#### What the task asks
Please give the listing again in full, leaving out its images.

#### Records provided
- Opening Delimiter -

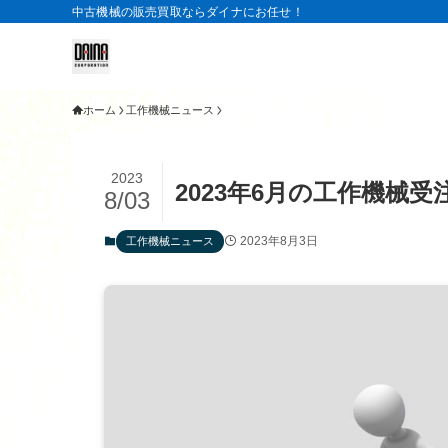
中古機械の販売買取ならダイナにお任せ！
ホーム
工作機械ニュース
2023
2023年6月の工作機械
8/03
2023年8月3日
工作機械ニュース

- Closing Delimiter -

#### Written solution
中古機械の販売買取ならダイナにお任せ！
ホーム
工作機械ニュース
2023
2023年6月の工作機械
8/03
2023年8月3日
工作機械ニュース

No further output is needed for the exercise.